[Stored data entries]

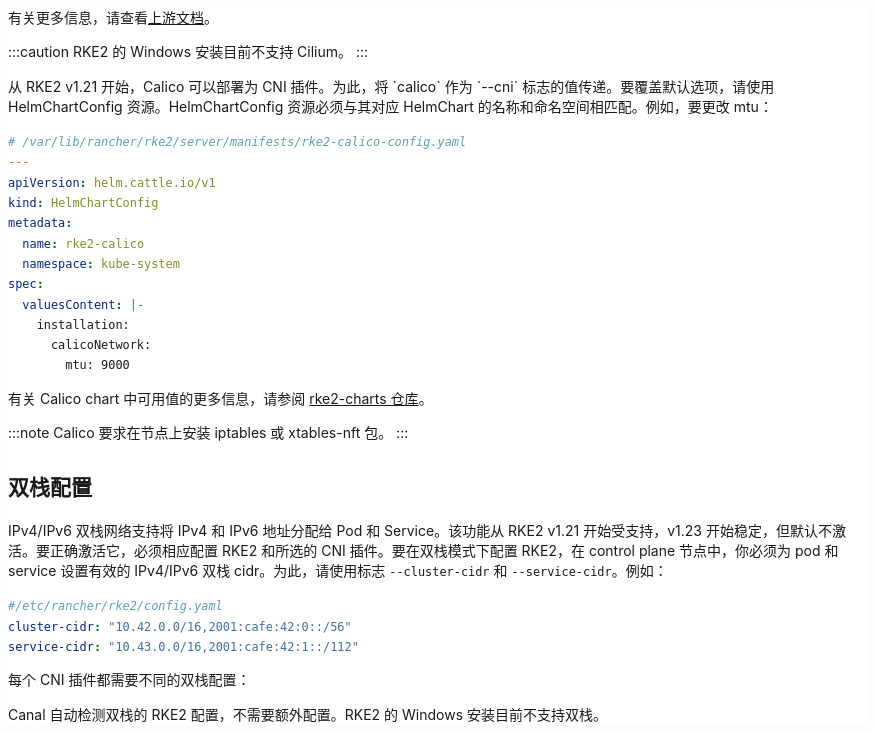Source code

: 有关更多信息，请查看[上游文档](https://docs.cilium.io/en/v1.12/gettingstarted/kubeproxy-free/)。

:::caution
RKE2 的 Windows 安装目前不支持 Cilium。
:::

</TabItem>
<TabItem value="Calico CNI 插件" default>
从 RKE2 v1.21 开始，Calico 可以部署为 CNI 插件。为此，将 `calico` 作为 `--cni` 标志的值传递。要覆盖默认选项，请使用 HelmChartConfig 资源。HelmChartConfig 资源必须与其对应 HelmChart 的名称和命名空间相匹配。例如，要更改 mtu：

```yaml
# /var/lib/rancher/rke2/server/manifests/rke2-calico-config.yaml
---
apiVersion: helm.cattle.io/v1
kind: HelmChartConfig
metadata:
  name: rke2-calico
  namespace: kube-system
spec:
  valuesContent: |-
    installation:
      calicoNetwork:
        mtu: 9000
```

有关 Calico chart 中可用值的更多信息，请参阅 [rke2-charts 仓库](https://github.com/rancher/rke2-charts/blob/main/charts/rke2-calico/rke2-calico/v3.25.001/values.yaml)。

:::note
Calico 要求在节点上安装 iptables 或 xtables-nft 包。
:::

</TabItem>
</Tabs>

## 双栈配置

IPv4/IPv6 双栈网络支持将 IPv4 和 IPv6 地址分配给 Pod 和 Service。该功能从 RKE2 v1.21 开始受支持，v1.23 开始稳定，但默认不激活。要正确激活它，必须相应配置 RKE2 和所选的 CNI 插件。要在双栈模式下配置 RKE2，在 control plane 节点中，你必须为 pod 和service 设置有效的 IPv4/IPv6 双栈 cidr。为此，请使用标志 `--cluster-cidr` 和 `--service-cidr`。例如：

```yaml
#/etc/rancher/rke2/config.yaml
cluster-cidr: "10.42.0.0/16,2001:cafe:42:0::/56"
service-cidr: "10.43.0.0/16,2001:cafe:42:1::/112"
```

每个 CNI 插件都需要不同的双栈配置：

<Tabs groupId = "CNIplugin">
<TabItem value="Canal CNI 插件" default>

Canal 自动检测双栈的 RKE2 配置，不需要额外配置。RKE2 的 Windows 安装目前不支持双栈。

</TabItem>
<TabItem value="Cilium CNI 插件" default>

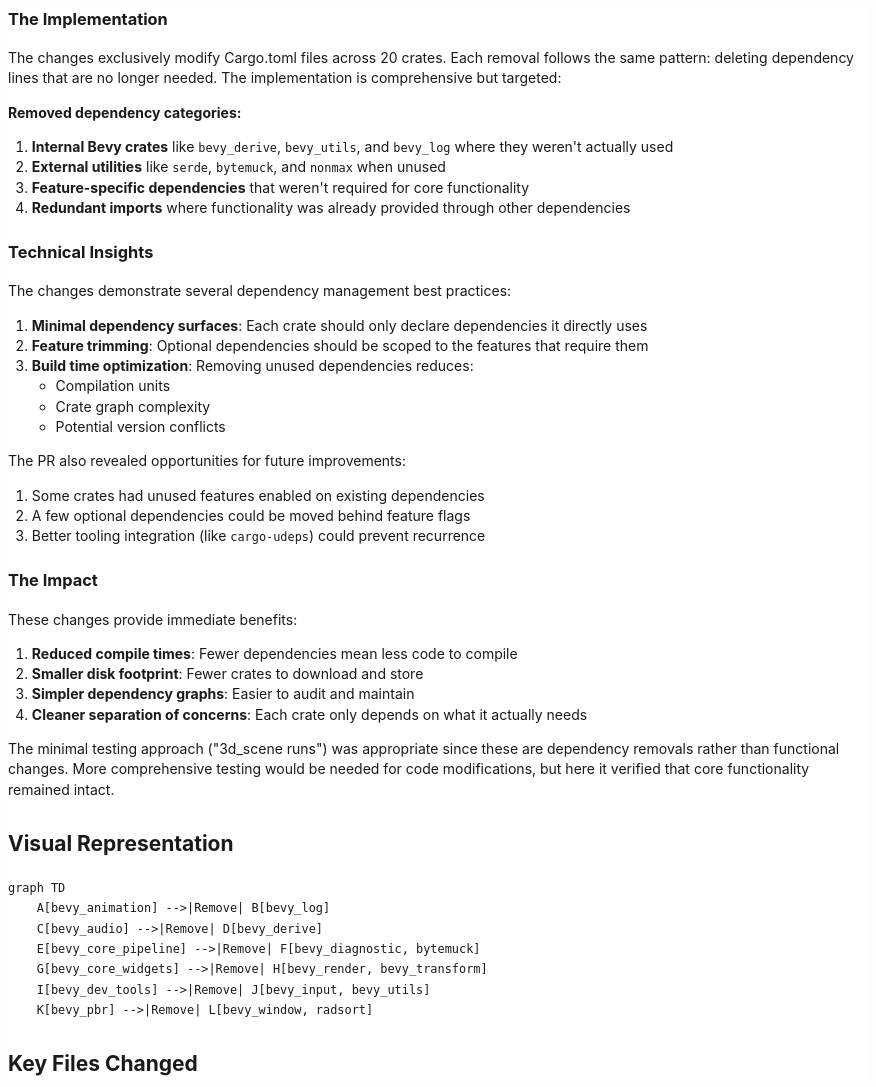 ### The Implementation
The changes exclusively modify Cargo.toml files across 20 crates. Each removal follows the same pattern: deleting dependency lines that are no longer needed. The implementation is comprehensive but targeted:

**Removed dependency categories:**
1. **Internal Bevy crates** like `bevy_derive`, `bevy_utils`, and `bevy_log` where they weren't actually used
2. **External utilities** like `serde`, `bytemuck`, and `nonmax` when unused
3. **Feature-specific dependencies** that weren't required for core functionality
4. **Redundant imports** where functionality was already provided through other dependencies

### Technical Insights
The changes demonstrate several dependency management best practices:
1. **Minimal dependency surfaces**: Each crate should only declare dependencies it directly uses
2. **Feature trimming**: Optional dependencies should be scoped to the features that require them
3. **Build time optimization**: Removing unused dependencies reduces:
   - Compilation units
   - Crate graph complexity
   - Potential version conflicts

The PR also revealed opportunities for future improvements:
1. Some crates had unused features enabled on existing dependencies
2. A few optional dependencies could be moved behind feature flags
3. Better tooling integration (like `cargo-udeps`) could prevent recurrence

### The Impact
These changes provide immediate benefits:
1. **Reduced compile times**: Fewer dependencies mean less code to compile
2. **Smaller disk footprint**: Fewer crates to download and store
3. **Simpler dependency graphs**: Easier to audit and maintain
4. **Cleaner separation of concerns**: Each crate only depends on what it actually needs

The minimal testing approach ("3d_scene runs") was appropriate since these are dependency removals rather than functional changes. More comprehensive testing would be needed for code modifications, but here it verified that core functionality remained intact.

## Visual Representation

```mermaid
graph TD
    A[bevy_animation] -->|Remove| B[bevy_log]
    C[bevy_audio] -->|Remove| D[bevy_derive]
    E[bevy_core_pipeline] -->|Remove| F[bevy_diagnostic, bytemuck]
    G[bevy_core_widgets] -->|Remove| H[bevy_render, bevy_transform]
    I[bevy_dev_tools] -->|Remove| J[bevy_input, bevy_utils]
    K[bevy_pbr] -->|Remove| L[bevy_window, radsort]
```

## Key Files Changed

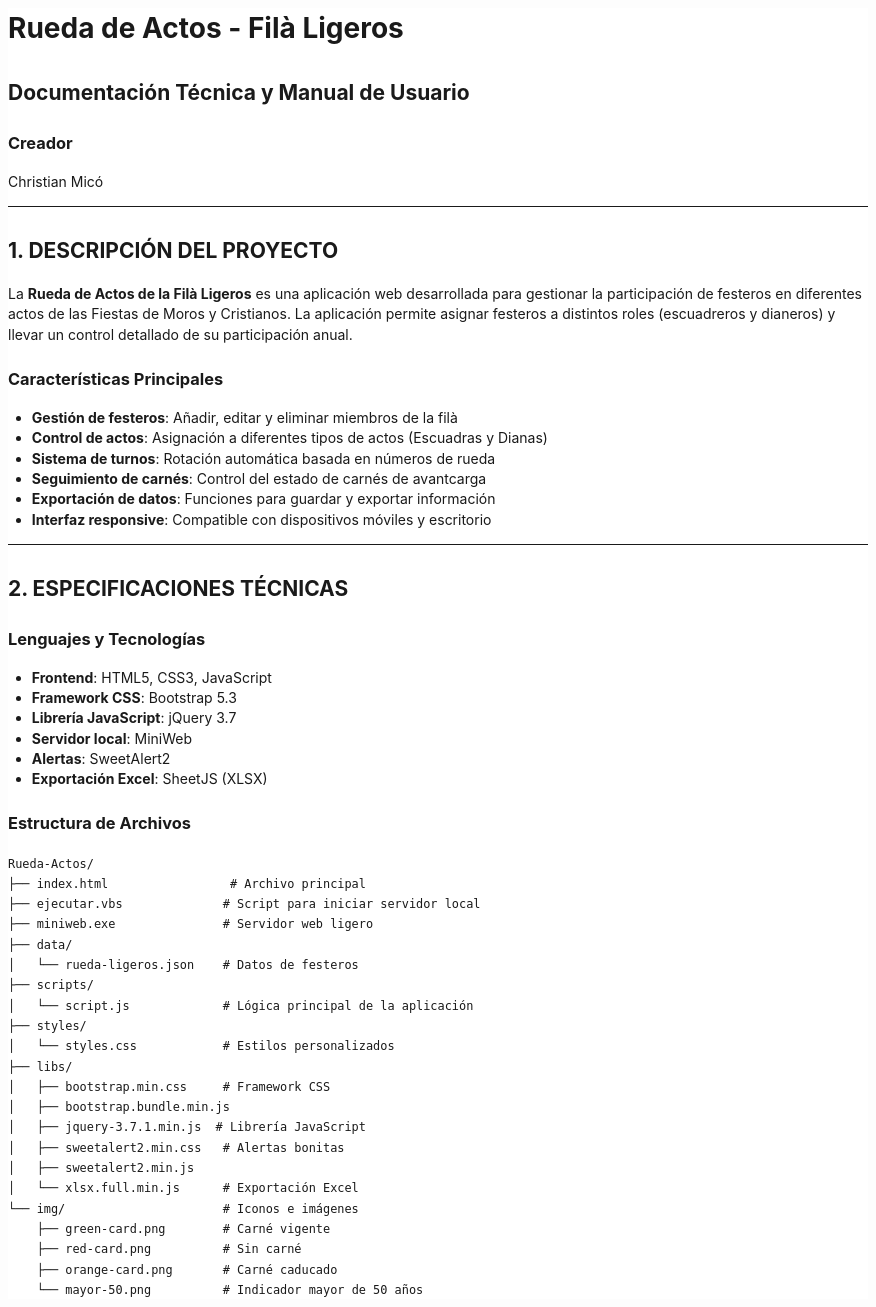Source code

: # Rueda de Actos - Filà Ligeros
## Documentación Técnica y Manual de Usuario

### Creador
Christian Micó

---

## 1. DESCRIPCIÓN DEL PROYECTO

La **Rueda de Actos de la Filà Ligeros** es una aplicación web desarrollada para gestionar la participación de festeros en diferentes actos de las Fiestas de Moros y Cristianos. La aplicación permite asignar festeros a distintos roles (escuadreros y dianeros) y llevar un control detallado de su participación anual.

### Características Principales
- **Gestión de festeros**: Añadir, editar y eliminar miembros de la filà
- **Control de actos**: Asignación a diferentes tipos de actos (Escuadras y Dianas)
- **Sistema de turnos**: Rotación automática basada en números de rueda
- **Seguimiento de carnés**: Control del estado de carnés de avantcarga
- **Exportación de datos**: Funciones para guardar y exportar información
- **Interfaz responsive**: Compatible con dispositivos móviles y escritorio

---

## 2. ESPECIFICACIONES TÉCNICAS

### Lenguajes y Tecnologías
- **Frontend**: HTML5, CSS3, JavaScript
- **Framework CSS**: Bootstrap 5.3
- **Librería JavaScript**: jQuery 3.7
- **Servidor local**: MiniWeb
- **Alertas**: SweetAlert2
- **Exportación Excel**: SheetJS (XLSX)

### Estructura de Archivos
```
Rueda-Actos/
├── index.html                 # Archivo principal
├── ejecutar.vbs              # Script para iniciar servidor local
├── miniweb.exe               # Servidor web ligero
├── data/
│   └── rueda-ligeros.json    # Datos de festeros
├── scripts/
│   └── script.js             # Lógica principal de la aplicación
├── styles/
│   └── styles.css            # Estilos personalizados
├── libs/
│   ├── bootstrap.min.css     # Framework CSS
│   ├── bootstrap.bundle.min.js
│   ├── jquery-3.7.1.min.js  # Librería JavaScript
│   ├── sweetalert2.min.css   # Alertas bonitas
│   ├── sweetalert2.min.js
│   └── xlsx.full.min.js      # Exportación Excel
└── img/                      # Iconos e imágenes
    ├── green-card.png        # Carné vigente
    ├── red-card.png          # Sin carné
    ├── orange-card.png       # Carné caducado
    └── mayor-50.png          # Indicador mayor de 50 años
```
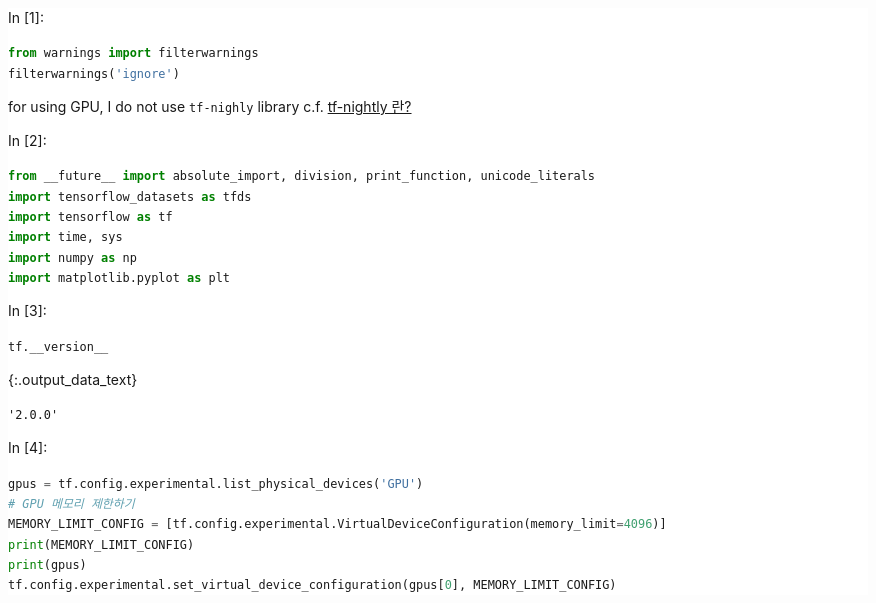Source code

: <div class="prompt input_prompt">
In&nbsp;[1]:
</div>

<div class="input_area" markdown="1">

```python
from warnings import filterwarnings
filterwarnings('ignore')
```

</div>

for using GPU, I do not use `tf-nighly` library c.f. [tf-nightly 란?](https://devlog.jwgo.kr/2019/10/25/what-is-gpg-file-extension/)

<div class="prompt input_prompt">
In&nbsp;[2]:
</div>

<div class="input_area" markdown="1">

```python
from __future__ import absolute_import, division, print_function, unicode_literals
import tensorflow_datasets as tfds
import tensorflow as tf
import time, sys
import numpy as np
import matplotlib.pyplot as plt
```

</div>

<div class="prompt input_prompt">
In&nbsp;[3]:
</div>

<div class="input_area" markdown="1">

```python
tf.__version__
```

</div>




{:.output_data_text}

```
'2.0.0'
```



<div class="prompt input_prompt">
In&nbsp;[4]:
</div>

<div class="input_area" markdown="1">

```python
gpus = tf.config.experimental.list_physical_devices('GPU')
# GPU 메모리 제한하기
MEMORY_LIMIT_CONFIG = [tf.config.experimental.VirtualDeviceConfiguration(memory_limit=4096)]
print(MEMORY_LIMIT_CONFIG)
print(gpus)
tf.config.experimental.set_virtual_device_configuration(gpus[0], MEMORY_LIMIT_CONFIG)
```
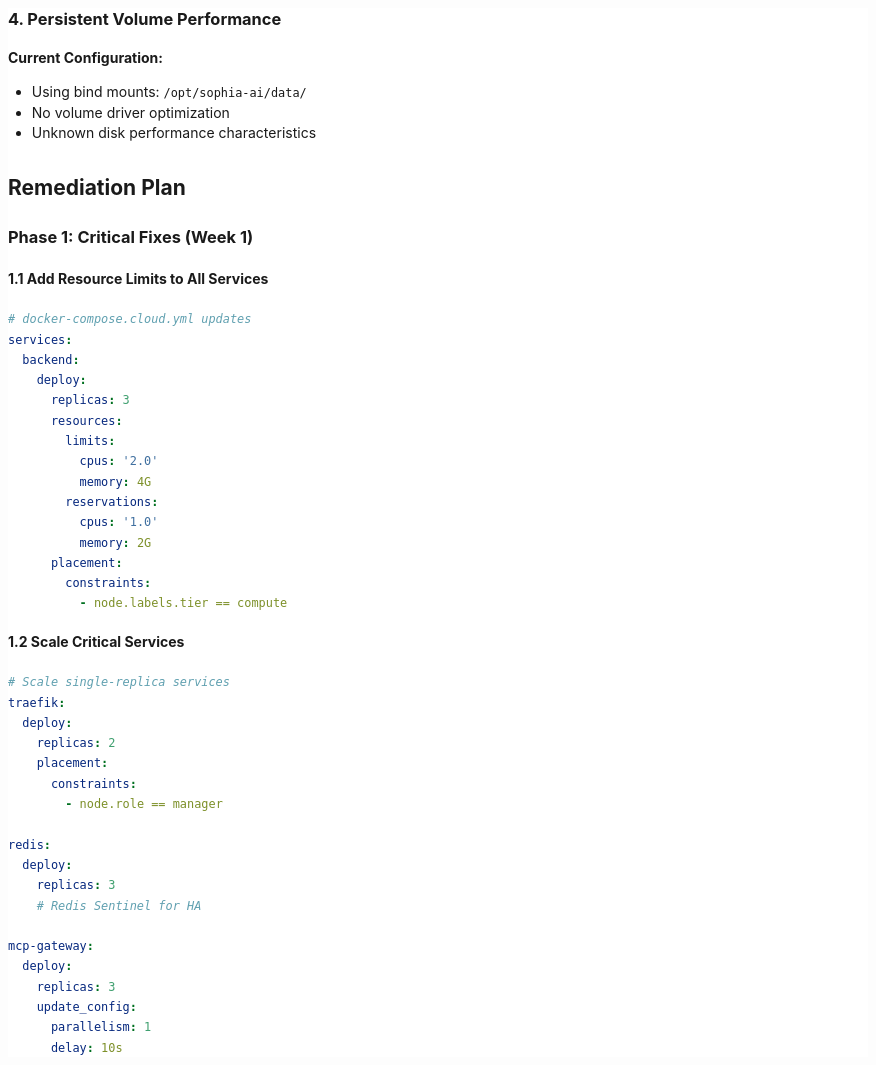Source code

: ### 4. Persistent Volume Performance

**Current Configuration:**
- Using bind mounts: `/opt/sophia-ai/data/`
- No volume driver optimization
- Unknown disk performance characteristics

## Remediation Plan

### Phase 1: Critical Fixes (Week 1)

#### 1.1 Add Resource Limits to All Services

```yaml
# docker-compose.cloud.yml updates
services:
  backend:
    deploy:
      replicas: 3
      resources:
        limits:
          cpus: '2.0'
          memory: 4G
        reservations:
          cpus: '1.0'
          memory: 2G
      placement:
        constraints:
          - node.labels.tier == compute
```

#### 1.2 Scale Critical Services

```yaml
# Scale single-replica services
traefik:
  deploy:
    replicas: 2
    placement:
      constraints:
        - node.role == manager
        
redis:
  deploy:
    replicas: 3
    # Redis Sentinel for HA
    
mcp-gateway:
  deploy:
    replicas: 3
    update_config:
      parallelism: 1
      delay: 10s
```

*PROBLEM REQUIREMENTS*. Each line above that includes "Excel" counts once; state the total and nothing more.

*WRITTEN REPLY*. 2